__YOUR INSTRUCTIONS__:
Print the data that follows exactly as it stands, from its first line through the line containing "neck: (161, 241)", and stop there.
SUPPLIED MATERIAL: Begin
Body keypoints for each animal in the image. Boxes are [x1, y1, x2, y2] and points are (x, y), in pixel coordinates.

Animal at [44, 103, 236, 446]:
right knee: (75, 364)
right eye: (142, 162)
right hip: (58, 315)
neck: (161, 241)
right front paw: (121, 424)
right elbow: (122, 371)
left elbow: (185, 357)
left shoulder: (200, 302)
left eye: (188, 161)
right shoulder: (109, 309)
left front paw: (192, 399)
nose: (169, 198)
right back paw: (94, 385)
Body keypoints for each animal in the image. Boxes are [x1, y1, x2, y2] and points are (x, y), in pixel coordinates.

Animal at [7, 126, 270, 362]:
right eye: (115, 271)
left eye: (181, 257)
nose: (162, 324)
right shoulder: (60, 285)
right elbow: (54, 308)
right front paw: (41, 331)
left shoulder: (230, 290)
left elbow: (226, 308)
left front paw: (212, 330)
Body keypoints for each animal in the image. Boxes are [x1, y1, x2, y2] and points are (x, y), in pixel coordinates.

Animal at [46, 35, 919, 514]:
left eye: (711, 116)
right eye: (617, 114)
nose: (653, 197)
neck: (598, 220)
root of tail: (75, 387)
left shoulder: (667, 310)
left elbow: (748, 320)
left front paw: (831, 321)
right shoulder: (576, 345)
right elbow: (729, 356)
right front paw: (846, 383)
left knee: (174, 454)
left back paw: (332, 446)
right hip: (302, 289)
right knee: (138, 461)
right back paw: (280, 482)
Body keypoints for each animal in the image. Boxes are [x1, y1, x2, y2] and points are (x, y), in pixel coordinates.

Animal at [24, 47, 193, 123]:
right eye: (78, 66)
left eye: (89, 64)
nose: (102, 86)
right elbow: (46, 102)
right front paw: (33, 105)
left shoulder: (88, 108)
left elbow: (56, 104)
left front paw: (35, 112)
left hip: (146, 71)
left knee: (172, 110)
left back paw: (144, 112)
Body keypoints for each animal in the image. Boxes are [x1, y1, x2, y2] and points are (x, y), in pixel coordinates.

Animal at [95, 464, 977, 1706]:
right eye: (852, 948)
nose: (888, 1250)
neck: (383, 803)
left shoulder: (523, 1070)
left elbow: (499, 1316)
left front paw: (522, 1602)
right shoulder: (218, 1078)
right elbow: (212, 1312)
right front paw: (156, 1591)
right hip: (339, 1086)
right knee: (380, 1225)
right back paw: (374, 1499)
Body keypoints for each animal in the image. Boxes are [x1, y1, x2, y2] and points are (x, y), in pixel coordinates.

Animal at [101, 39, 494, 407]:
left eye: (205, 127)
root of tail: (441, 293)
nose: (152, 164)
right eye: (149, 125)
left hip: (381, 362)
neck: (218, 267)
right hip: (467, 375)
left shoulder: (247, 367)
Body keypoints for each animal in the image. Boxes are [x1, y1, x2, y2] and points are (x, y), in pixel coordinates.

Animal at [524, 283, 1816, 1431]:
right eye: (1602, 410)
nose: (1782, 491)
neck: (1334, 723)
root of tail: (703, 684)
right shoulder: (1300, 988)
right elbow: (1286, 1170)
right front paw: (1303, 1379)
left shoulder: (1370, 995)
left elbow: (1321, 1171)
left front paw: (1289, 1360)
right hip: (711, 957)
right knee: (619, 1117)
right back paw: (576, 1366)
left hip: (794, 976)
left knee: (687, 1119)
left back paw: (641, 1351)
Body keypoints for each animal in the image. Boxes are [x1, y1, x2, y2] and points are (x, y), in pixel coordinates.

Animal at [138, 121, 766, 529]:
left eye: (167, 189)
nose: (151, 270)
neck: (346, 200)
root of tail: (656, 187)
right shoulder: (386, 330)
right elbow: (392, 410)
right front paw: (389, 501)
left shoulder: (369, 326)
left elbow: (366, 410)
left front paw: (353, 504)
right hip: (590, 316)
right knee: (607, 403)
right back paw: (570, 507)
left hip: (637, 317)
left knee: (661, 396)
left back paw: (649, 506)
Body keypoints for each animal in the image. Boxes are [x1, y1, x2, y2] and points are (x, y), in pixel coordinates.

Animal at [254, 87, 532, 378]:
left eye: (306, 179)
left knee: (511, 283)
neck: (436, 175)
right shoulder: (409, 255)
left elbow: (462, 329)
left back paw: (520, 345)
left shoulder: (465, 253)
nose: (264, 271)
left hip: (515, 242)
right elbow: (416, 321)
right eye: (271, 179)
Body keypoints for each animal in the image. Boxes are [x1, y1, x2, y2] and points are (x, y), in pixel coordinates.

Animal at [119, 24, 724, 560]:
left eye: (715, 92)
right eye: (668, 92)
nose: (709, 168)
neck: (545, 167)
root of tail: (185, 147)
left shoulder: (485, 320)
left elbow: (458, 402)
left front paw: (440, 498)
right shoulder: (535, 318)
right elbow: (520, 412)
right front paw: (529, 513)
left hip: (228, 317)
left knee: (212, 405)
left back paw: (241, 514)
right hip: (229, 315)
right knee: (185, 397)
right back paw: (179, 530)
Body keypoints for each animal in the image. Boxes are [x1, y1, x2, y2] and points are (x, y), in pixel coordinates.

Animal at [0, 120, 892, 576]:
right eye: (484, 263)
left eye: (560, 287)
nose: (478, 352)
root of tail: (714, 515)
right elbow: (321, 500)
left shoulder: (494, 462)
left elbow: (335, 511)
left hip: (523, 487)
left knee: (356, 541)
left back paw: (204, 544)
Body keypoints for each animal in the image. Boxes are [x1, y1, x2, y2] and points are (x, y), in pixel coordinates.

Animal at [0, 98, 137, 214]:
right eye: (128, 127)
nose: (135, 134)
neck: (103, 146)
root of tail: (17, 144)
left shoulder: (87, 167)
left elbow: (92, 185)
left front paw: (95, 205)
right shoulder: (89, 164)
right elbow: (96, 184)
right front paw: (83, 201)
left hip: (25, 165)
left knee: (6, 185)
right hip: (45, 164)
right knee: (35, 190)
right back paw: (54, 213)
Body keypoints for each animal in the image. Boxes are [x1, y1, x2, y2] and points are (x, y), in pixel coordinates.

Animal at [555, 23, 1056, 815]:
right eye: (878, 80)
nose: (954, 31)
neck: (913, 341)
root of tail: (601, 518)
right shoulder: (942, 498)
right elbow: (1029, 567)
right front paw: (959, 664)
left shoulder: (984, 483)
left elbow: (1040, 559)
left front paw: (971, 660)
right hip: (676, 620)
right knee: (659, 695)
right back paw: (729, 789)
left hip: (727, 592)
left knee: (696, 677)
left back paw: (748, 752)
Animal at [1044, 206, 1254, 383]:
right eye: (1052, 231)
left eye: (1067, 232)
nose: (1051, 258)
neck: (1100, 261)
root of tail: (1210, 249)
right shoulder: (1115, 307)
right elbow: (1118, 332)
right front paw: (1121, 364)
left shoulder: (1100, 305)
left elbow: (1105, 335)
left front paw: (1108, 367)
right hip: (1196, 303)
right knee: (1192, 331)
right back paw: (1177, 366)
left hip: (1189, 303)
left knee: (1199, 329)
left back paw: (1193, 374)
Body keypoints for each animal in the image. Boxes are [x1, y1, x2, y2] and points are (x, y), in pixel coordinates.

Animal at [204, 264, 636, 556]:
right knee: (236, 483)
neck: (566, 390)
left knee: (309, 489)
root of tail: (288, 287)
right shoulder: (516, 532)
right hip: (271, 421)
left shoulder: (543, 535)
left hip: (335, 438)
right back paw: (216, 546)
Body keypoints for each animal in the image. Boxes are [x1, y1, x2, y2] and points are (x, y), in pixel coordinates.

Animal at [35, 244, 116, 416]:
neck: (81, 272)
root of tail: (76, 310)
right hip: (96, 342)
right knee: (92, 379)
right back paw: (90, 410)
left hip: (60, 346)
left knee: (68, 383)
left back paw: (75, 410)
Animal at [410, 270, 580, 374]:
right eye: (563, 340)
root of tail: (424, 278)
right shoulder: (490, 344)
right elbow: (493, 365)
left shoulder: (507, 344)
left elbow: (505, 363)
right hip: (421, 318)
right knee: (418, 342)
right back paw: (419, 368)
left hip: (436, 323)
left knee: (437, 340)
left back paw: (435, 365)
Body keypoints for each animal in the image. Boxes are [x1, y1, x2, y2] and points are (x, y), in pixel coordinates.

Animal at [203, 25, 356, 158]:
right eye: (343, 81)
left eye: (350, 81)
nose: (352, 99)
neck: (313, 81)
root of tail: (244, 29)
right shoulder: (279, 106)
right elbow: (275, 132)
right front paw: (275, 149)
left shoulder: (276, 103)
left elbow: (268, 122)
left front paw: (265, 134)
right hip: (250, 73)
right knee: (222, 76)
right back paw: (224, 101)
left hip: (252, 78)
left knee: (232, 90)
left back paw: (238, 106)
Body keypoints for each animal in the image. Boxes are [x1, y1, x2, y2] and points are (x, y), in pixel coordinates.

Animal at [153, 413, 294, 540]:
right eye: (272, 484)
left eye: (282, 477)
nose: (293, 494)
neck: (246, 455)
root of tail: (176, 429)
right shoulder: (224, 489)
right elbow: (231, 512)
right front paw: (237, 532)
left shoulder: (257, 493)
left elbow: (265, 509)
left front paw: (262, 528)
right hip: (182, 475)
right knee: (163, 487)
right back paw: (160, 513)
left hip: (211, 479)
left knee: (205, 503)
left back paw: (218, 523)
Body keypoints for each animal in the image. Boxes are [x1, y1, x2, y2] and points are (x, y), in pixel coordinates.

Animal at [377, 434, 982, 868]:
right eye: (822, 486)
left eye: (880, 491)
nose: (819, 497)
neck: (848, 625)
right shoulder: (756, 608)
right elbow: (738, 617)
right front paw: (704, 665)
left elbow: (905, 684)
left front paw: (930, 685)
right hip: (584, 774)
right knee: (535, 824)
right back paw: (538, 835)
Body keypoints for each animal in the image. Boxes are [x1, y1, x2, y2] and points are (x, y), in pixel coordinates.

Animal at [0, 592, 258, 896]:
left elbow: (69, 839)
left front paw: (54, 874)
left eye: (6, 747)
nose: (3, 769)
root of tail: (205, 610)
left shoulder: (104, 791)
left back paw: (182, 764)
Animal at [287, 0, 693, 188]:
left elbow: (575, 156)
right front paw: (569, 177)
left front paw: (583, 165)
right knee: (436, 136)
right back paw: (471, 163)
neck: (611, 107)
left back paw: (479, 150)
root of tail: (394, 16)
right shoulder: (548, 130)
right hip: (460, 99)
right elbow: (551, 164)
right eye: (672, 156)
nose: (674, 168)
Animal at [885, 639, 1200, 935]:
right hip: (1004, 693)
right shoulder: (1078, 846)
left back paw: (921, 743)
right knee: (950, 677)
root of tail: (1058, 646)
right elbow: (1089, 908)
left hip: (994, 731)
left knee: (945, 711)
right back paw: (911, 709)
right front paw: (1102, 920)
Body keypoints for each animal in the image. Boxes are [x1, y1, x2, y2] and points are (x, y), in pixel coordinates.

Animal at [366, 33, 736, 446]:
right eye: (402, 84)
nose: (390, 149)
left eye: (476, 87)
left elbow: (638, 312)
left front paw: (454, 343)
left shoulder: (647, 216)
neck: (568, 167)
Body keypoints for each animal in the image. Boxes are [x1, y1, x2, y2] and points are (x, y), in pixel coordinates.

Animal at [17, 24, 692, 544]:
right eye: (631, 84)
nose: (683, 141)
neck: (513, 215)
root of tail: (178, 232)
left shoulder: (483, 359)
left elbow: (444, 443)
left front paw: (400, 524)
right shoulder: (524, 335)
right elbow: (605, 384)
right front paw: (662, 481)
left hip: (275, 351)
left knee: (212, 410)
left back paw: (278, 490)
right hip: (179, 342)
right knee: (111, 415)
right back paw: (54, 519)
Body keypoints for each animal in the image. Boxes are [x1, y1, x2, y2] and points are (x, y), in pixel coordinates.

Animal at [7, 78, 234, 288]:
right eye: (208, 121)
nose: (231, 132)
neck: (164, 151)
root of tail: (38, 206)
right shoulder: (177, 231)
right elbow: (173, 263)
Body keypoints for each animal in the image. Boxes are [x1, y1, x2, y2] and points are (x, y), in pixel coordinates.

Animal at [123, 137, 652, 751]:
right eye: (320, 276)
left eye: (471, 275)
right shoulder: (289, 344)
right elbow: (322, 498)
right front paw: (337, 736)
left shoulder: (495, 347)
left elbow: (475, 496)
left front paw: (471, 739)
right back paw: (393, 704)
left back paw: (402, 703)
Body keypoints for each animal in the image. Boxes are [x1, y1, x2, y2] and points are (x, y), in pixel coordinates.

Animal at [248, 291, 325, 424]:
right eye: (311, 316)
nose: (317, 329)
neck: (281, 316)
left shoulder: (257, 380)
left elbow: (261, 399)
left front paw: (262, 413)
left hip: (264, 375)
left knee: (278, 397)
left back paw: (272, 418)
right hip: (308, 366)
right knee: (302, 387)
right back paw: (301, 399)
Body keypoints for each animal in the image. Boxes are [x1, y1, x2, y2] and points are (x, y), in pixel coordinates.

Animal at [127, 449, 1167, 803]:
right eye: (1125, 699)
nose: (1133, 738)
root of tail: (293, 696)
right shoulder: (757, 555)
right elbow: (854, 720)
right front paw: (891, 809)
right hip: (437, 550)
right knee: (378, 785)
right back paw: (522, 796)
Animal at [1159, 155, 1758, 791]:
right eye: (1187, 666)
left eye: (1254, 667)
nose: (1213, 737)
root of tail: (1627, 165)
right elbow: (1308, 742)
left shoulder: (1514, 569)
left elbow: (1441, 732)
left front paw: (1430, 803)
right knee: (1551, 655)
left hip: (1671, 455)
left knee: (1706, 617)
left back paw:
SUPPLIED MATERIAL: End
__RESPONSE AREA__:
Body keypoints for each animal in the image. Boxes are [x1, y1, x2, y2] and points are (x, y), in pixel coordinates.

Animal at [44, 103, 236, 446]:
right knee: (75, 364)
right eye: (142, 162)
right hip: (58, 315)
neck: (161, 241)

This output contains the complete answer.